TASK TO CARRY OUT: For this exercise, transcribe all the records below exactly.

INPUT DATA: Begin

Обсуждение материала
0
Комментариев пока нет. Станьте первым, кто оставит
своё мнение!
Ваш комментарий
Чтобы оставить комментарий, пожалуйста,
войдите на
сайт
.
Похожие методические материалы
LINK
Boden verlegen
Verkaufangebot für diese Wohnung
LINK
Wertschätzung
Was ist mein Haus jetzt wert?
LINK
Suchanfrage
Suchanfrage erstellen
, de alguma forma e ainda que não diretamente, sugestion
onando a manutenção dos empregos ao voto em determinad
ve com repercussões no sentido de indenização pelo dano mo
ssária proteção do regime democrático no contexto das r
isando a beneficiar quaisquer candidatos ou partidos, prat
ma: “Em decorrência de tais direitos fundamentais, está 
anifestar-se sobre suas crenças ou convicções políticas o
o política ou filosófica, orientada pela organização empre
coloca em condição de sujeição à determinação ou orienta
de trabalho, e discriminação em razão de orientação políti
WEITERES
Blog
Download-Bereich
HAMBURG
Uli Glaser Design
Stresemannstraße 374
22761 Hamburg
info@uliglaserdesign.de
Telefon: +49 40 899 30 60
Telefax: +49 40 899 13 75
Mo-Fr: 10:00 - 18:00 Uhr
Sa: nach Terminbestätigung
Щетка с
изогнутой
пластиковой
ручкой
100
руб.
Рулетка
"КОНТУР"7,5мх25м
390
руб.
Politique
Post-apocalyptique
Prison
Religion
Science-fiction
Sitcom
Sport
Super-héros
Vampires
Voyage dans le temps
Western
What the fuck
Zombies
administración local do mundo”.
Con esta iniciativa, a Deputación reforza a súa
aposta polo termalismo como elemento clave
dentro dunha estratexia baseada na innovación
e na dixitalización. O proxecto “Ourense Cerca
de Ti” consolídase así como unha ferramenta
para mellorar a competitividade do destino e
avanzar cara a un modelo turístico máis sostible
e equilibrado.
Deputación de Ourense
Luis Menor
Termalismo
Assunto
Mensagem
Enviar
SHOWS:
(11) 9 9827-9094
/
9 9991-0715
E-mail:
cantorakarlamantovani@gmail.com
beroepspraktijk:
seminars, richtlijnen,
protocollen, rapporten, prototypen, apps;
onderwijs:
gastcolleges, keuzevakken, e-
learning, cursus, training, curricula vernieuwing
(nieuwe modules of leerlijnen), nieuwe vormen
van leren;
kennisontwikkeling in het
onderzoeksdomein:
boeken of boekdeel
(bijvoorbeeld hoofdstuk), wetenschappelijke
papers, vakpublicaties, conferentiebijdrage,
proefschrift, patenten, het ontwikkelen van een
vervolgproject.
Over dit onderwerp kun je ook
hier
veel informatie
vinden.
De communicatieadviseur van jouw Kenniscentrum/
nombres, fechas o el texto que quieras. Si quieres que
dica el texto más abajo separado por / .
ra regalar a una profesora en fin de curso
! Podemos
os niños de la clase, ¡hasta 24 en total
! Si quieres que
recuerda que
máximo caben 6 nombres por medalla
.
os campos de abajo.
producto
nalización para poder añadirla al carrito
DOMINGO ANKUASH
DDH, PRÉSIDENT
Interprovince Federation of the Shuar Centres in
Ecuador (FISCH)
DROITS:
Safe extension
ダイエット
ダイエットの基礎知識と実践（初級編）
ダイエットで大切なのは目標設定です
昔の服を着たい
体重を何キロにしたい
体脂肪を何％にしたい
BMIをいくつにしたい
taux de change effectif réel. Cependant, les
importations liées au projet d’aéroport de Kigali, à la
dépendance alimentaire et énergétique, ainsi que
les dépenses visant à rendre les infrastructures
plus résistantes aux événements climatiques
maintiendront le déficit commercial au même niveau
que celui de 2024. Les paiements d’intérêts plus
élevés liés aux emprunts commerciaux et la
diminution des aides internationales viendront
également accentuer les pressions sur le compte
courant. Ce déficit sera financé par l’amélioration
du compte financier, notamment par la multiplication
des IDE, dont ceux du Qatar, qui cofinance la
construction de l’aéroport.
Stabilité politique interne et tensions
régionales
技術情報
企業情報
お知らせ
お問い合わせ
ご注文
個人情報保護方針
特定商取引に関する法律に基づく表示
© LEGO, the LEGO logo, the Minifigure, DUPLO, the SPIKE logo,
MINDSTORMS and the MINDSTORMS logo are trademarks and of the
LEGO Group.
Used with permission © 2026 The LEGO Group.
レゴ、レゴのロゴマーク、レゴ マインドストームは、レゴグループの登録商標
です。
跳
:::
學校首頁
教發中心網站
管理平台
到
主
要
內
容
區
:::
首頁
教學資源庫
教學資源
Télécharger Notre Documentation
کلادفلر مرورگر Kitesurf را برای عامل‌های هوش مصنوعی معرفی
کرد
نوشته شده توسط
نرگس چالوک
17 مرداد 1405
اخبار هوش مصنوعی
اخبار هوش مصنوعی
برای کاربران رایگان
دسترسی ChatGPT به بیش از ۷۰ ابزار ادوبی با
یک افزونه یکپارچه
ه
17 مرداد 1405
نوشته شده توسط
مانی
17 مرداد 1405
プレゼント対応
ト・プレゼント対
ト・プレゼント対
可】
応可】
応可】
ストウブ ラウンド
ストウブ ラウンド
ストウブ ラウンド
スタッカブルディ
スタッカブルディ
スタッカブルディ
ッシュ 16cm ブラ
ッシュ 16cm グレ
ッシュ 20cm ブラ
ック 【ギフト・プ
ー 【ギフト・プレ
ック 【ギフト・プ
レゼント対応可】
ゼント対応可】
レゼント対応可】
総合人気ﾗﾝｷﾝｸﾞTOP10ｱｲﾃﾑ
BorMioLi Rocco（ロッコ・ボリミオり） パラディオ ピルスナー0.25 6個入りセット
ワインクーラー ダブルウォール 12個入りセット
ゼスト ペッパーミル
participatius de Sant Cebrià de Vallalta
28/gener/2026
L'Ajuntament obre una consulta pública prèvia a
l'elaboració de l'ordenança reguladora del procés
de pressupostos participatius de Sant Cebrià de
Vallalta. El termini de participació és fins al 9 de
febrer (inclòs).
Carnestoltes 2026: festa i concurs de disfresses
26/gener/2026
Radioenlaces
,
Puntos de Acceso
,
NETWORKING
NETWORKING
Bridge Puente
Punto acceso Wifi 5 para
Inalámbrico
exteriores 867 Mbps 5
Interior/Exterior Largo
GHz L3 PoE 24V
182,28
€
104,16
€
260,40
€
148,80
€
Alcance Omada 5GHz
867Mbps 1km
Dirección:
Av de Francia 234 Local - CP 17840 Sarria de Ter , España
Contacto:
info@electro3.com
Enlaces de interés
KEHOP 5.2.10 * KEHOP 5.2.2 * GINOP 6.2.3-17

INPUT DATA: End

TASK OUTPUT:
Обсуждение материала
0
Комментариев пока нет. Станьте первым, кто оставит
своё мнение!
Ваш комментарий
Чтобы оставить комментарий, пожалуйста,
войдите на
сайт
.
Похожие методические материалы
LINK
Boden verlegen
Verkaufangebot für diese Wohnung
LINK
Wertschätzung
Was ist mein Haus jetzt wert?
LINK
Suchanfrage
Suchanfrage erstellen
, de alguma forma e ainda que não diretamente, sugestion
onando a manutenção dos empregos ao voto em determinad
ve com repercussões no sentido de indenização pelo dano mo
ssária proteção do regime democrático no contexto das r
isando a beneficiar quaisquer candidatos ou partidos, prat
ma: “Em decorrência de tais direitos fundamentais, está 
anifestar-se sobre suas crenças ou convicções políticas o
o política ou filosófica, orientada pela organização empre
coloca em condição de sujeição à determinação ou orienta
de trabalho, e discriminação em razão de orientação políti
WEITERES
Blog
Download-Bereich
HAMBURG
Uli Glaser Design
Stresemannstraße 374
22761 Hamburg
info@uliglaserdesign.de
Telefon: +49 40 899 30 60
Telefax: +49 40 899 13 75
Mo-Fr: 10:00 - 18:00 Uhr
Sa: nach Terminbestätigung
Щетка с
изогнутой
пластиковой
ручкой
100
руб.
Рулетка
"КОНТУР"7,5мх25м
390
руб.
Politique
Post-apocalyptique
Prison
Religion
Science-fiction
Sitcom
Sport
Super-héros
Vampires
Voyage dans le temps
Western
What the fuck
Zombies
administración local do mundo”.
Con esta iniciativa, a Deputación reforza a súa
aposta polo termalismo como elemento clave
dentro dunha estratexia baseada na innovación
e na dixitalización. O proxecto “Ourense Cerca
de Ti” consolídase así como unha ferramenta
para mellorar a competitividade do destino e
avanzar cara a un modelo turístico máis sostible
e equilibrado.
Deputación de Ourense
Luis Menor
Termalismo
Assunto
Mensagem
Enviar
SHOWS:
(11) 9 9827-9094
/
9 9991-0715
E-mail:
cantorakarlamantovani@gmail.com
beroepspraktijk:
seminars, richtlijnen,
protocollen, rapporten, prototypen, apps;
onderwijs:
gastcolleges, keuzevakken, e-
learning, cursus, training, curricula vernieuwing
(nieuwe modules of leerlijnen), nieuwe vormen
van leren;
kennisontwikkeling in het
onderzoeksdomein:
boeken of boekdeel
(bijvoorbeeld hoofdstuk), wetenschappelijke
papers, vakpublicaties, conferentiebijdrage,
proefschrift, patenten, het ontwikkelen van een
vervolgproject.
Over dit onderwerp kun je ook
hier
veel informatie
vinden.
De communicatieadviseur van jouw Kenniscentrum/
nombres, fechas o el texto que quieras. Si quieres que
dica el texto más abajo separado por / .
ra regalar a una profesora en fin de curso
! Podemos
os niños de la clase, ¡hasta 24 en total
! Si quieres que
recuerda que
máximo caben 6 nombres por medalla
.
os campos de abajo.
producto
nalización para poder añadirla al carrito
DOMINGO ANKUASH
DDH, PRÉSIDENT
Interprovince Federation of the Shuar Centres in
Ecuador (FISCH)
DROITS:
Safe extension
ダイエット
ダイエットの基礎知識と実践（初級編）
ダイエットで大切なのは目標設定です
昔の服を着たい
体重を何キロにしたい
体脂肪を何％にしたい
BMIをいくつにしたい
taux de change effectif réel. Cependant, les
importations liées au projet d’aéroport de Kigali, à la
dépendance alimentaire et énergétique, ainsi que
les dépenses visant à rendre les infrastructures
plus résistantes aux événements climatiques
maintiendront le déficit commercial au même niveau
que celui de 2024. Les paiements d’intérêts plus
élevés liés aux emprunts commerciaux et la
diminution des aides internationales viendront
également accentuer les pressions sur le compte
courant. Ce déficit sera financé par l’amélioration
du compte financier, notamment par la multiplication
des IDE, dont ceux du Qatar, qui cofinance la
construction de l’aéroport.
Stabilité politique interne et tensions
régionales
技術情報
企業情報
お知らせ
お問い合わせ
ご注文
個人情報保護方針
特定商取引に関する法律に基づく表示
© LEGO, the LEGO logo, the Minifigure, DUPLO, the SPIKE logo,
MINDSTORMS and the MINDSTORMS logo are trademarks and of the
LEGO Group.
Used with permission © 2026 The LEGO Group.
レゴ、レゴのロゴマーク、レゴ マインドストームは、レゴグループの登録商標
です。
跳
:::
學校首頁
教發中心網站
管理平台
到
主
要
內
容
區
:::
首頁
教學資源庫
教學資源
Télécharger Notre Documentation
کلادفلر مرورگر Kitesurf را برای عامل‌های هوش مصنوعی معرفی
کرد
نوشته شده توسط
نرگس چالوک
17 مرداد 1405
اخبار هوش مصنوعی
اخبار هوش مصنوعی
برای کاربران رایگان
دسترسی ChatGPT به بیش از ۷۰ ابزار ادوبی با
یک افزونه یکپارچه
ه
17 مرداد 1405
نوشته شده توسط
مانی
17 مرداد 1405
プレゼント対応
ト・プレゼント対
ト・プレゼント対
可】
応可】
応可】
ストウブ ラウンド
ストウブ ラウンド
ストウブ ラウンド
スタッカブルディ
スタッカブルディ
スタッカブルディ
ッシュ 16cm ブラ
ッシュ 16cm グレ
ッシュ 20cm ブラ
ック 【ギフト・プ
ー 【ギフト・プレ
ック 【ギフト・プ
レゼント対応可】
ゼント対応可】
レゼント対応可】
総合人気ﾗﾝｷﾝｸﾞTOP10ｱｲﾃﾑ
BorMioLi Rocco（ロッコ・ボリミオり） パラディオ ピルスナー0.25 6個入りセット
ワインクーラー ダブルウォール 12個入りセット
ゼスト ペッパーミル
participatius de Sant Cebrià de Vallalta
28/gener/2026
L'Ajuntament obre una consulta pública prèvia a
l'elaboració de l'ordenança reguladora del procés
de pressupostos participatius de Sant Cebrià de
Vallalta. El termini de participació és fins al 9 de
febrer (inclòs).
Carnestoltes 2026: festa i concurs de disfresses
26/gener/2026
Radioenlaces
,
Puntos de Acceso
,
NETWORKING
NETWORKING
Bridge Puente
Punto acceso Wifi 5 para
Inalámbrico
exteriores 867 Mbps 5
Interior/Exterior Largo
GHz L3 PoE 24V
182,28
€
104,16
€
260,40
€
148,80
€
Alcance Omada 5GHz
867Mbps 1km
Dirección:
Av de Francia 234 Local - CP 17840 Sarria de Ter , España
Contacto:
info@electro3.com
Enlaces de interés
KEHOP 5.2.10 * KEHOP 5.2.2 * GINOP 6.2.3-17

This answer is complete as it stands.